### Activity:
What you return must be an exact copy of the lines in the listing below between the line holding "62: (741, 331)" and the line holding "78: (732, 398)", inclusive, and nothing more.

### Entries supplied:

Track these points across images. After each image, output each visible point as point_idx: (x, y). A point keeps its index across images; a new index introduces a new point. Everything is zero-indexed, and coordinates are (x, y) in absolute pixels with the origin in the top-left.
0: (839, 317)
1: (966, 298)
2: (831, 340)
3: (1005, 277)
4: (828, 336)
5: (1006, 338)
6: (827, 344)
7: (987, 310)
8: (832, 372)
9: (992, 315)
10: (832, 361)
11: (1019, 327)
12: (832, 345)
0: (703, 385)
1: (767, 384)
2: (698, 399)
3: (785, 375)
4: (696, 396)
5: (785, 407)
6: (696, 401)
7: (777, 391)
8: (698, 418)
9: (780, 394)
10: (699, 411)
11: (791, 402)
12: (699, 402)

--

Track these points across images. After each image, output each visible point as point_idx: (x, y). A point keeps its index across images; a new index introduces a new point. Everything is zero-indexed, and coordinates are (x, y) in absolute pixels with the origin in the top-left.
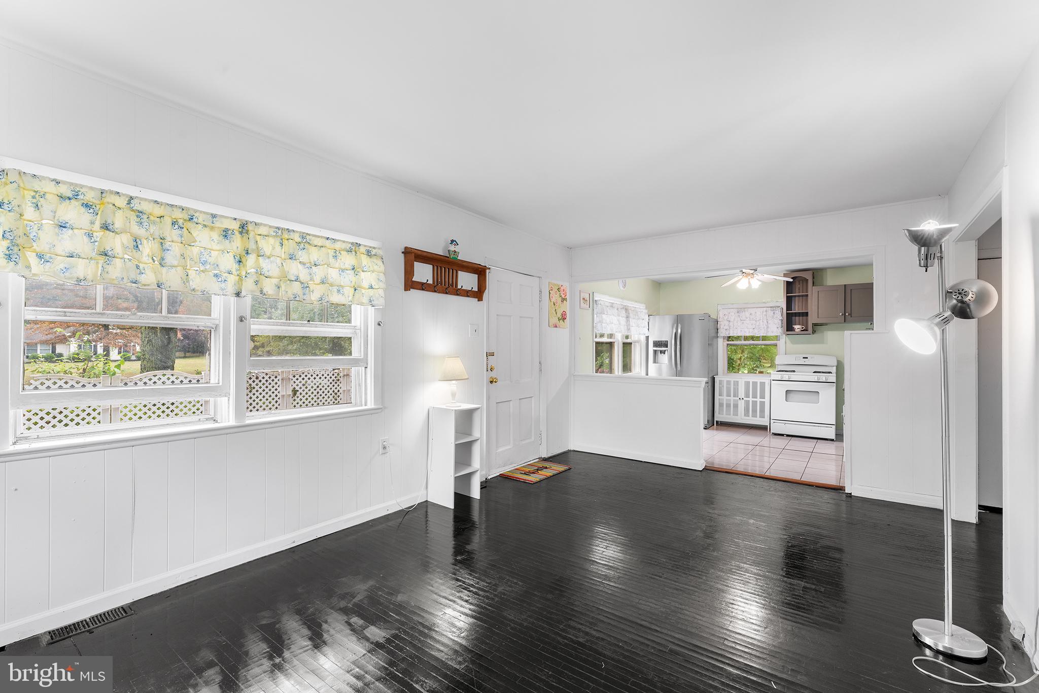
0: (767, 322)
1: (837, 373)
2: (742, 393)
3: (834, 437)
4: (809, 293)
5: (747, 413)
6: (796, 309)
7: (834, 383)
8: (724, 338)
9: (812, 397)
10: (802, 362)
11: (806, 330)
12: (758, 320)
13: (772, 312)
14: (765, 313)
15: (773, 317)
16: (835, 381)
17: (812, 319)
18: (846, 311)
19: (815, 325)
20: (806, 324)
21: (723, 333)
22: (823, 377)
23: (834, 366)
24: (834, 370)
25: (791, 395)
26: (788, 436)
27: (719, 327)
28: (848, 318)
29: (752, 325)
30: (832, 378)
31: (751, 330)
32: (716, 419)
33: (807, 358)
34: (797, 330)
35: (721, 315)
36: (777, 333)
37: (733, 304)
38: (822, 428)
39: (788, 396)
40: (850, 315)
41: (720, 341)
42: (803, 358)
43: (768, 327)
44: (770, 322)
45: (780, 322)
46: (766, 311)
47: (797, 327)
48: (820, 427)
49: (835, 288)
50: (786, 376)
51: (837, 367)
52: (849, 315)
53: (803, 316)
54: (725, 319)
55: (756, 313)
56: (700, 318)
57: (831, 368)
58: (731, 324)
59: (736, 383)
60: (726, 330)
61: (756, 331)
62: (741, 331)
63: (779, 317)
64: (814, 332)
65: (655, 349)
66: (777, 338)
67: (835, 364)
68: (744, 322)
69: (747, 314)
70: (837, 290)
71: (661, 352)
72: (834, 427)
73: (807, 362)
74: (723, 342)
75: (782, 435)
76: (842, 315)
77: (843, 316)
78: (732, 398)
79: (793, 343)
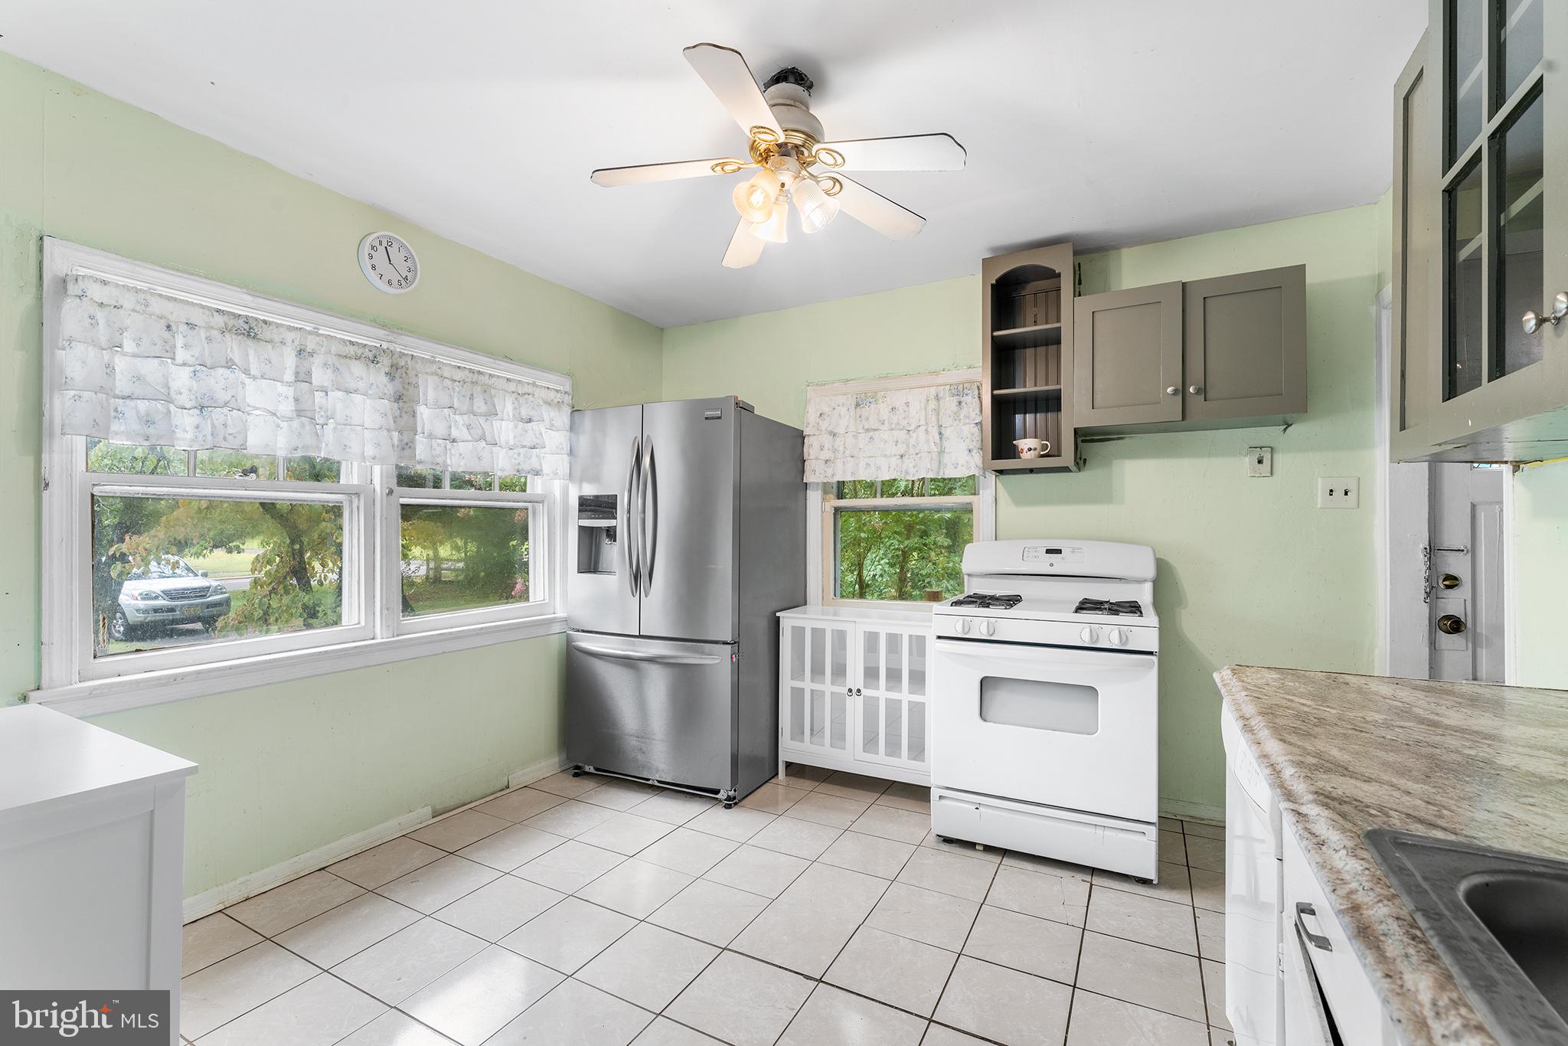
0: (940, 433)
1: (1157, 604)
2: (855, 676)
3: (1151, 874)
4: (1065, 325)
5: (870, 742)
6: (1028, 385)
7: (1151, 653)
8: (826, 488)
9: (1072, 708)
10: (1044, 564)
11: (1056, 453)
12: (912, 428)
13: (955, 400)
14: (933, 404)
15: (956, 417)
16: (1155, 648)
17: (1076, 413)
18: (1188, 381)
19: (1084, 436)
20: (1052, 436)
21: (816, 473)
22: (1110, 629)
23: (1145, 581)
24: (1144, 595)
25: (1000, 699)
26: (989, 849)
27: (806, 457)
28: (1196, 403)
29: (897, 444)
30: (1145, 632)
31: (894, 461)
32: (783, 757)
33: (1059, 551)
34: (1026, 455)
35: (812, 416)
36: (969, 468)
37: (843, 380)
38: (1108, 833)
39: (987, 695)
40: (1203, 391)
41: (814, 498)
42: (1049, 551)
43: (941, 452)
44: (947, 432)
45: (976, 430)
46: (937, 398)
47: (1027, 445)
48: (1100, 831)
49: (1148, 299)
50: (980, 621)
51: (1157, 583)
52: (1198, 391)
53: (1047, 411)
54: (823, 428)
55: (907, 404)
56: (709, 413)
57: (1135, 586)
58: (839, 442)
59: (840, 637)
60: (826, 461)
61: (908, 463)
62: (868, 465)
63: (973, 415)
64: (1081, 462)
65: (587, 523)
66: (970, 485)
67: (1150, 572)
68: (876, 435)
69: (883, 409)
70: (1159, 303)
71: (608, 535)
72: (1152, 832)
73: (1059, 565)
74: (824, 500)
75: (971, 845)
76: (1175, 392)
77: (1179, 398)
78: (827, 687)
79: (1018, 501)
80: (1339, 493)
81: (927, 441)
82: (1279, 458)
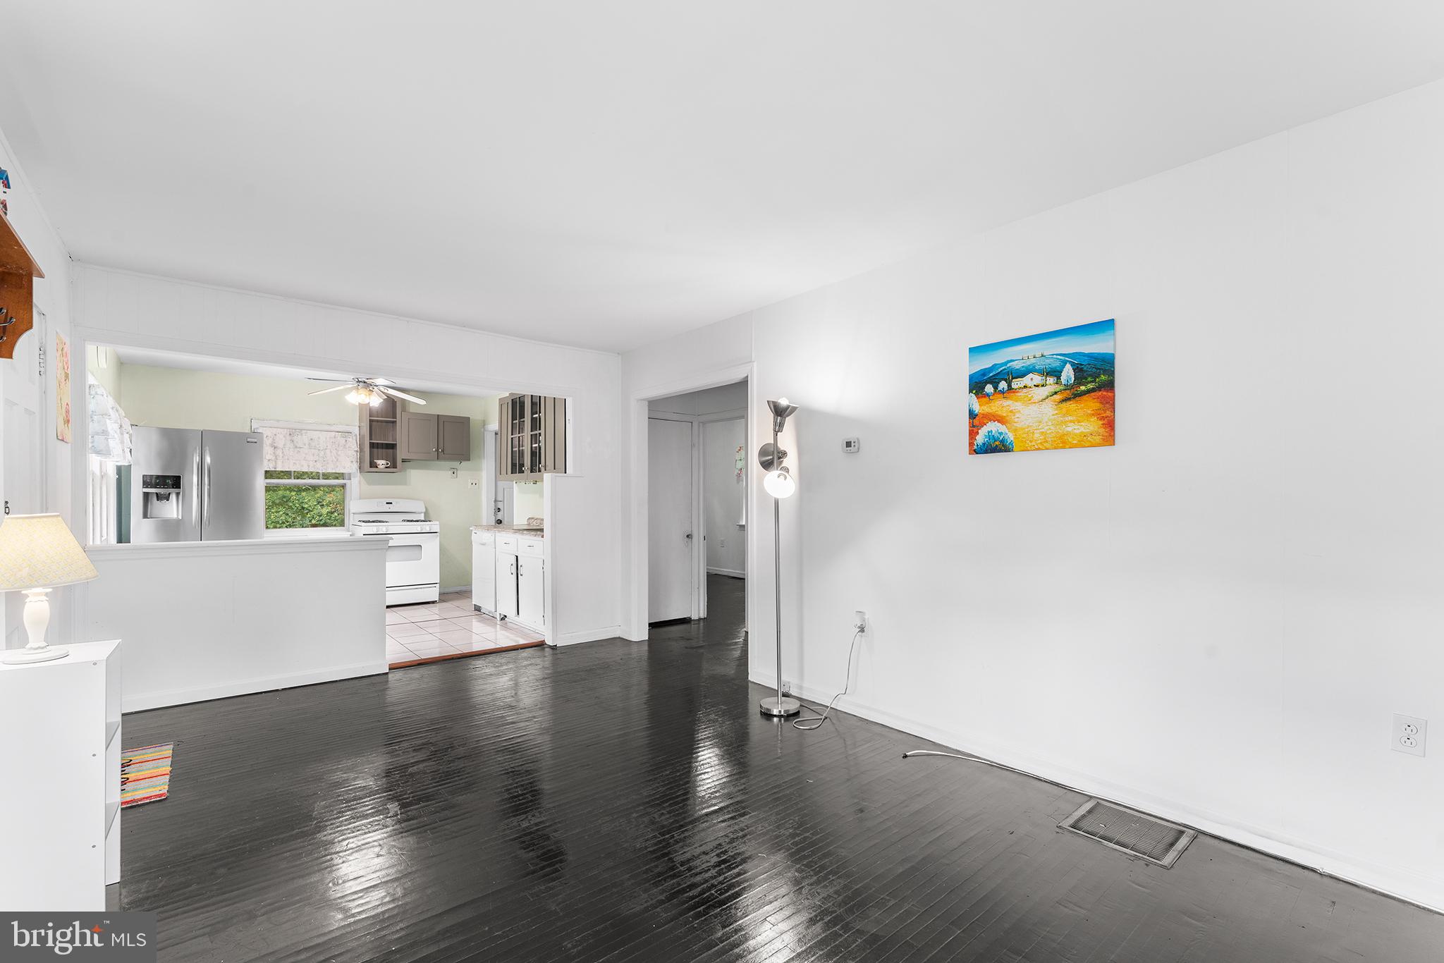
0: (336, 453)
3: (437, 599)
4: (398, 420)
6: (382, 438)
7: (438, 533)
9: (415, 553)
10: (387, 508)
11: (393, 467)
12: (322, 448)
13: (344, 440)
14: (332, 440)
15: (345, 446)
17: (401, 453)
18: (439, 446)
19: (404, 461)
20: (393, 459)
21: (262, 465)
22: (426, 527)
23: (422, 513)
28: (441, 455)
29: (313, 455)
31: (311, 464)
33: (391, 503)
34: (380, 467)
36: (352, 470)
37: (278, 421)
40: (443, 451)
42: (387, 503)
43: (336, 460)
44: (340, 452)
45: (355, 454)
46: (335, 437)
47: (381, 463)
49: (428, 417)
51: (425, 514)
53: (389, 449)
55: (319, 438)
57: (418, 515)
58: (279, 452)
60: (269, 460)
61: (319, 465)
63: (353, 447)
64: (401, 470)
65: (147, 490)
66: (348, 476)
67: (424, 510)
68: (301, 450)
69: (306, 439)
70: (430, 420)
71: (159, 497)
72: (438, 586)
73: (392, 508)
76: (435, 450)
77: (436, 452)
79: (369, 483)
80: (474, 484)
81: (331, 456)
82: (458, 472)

### Exercise answer:
62: (741, 331)
63: (779, 317)
64: (814, 332)
65: (655, 349)
66: (777, 338)
67: (835, 364)
68: (744, 322)
69: (747, 314)
70: (837, 290)
71: (661, 352)
72: (834, 427)
73: (807, 362)
74: (723, 342)
75: (782, 435)
76: (842, 315)
77: (843, 316)
78: (732, 398)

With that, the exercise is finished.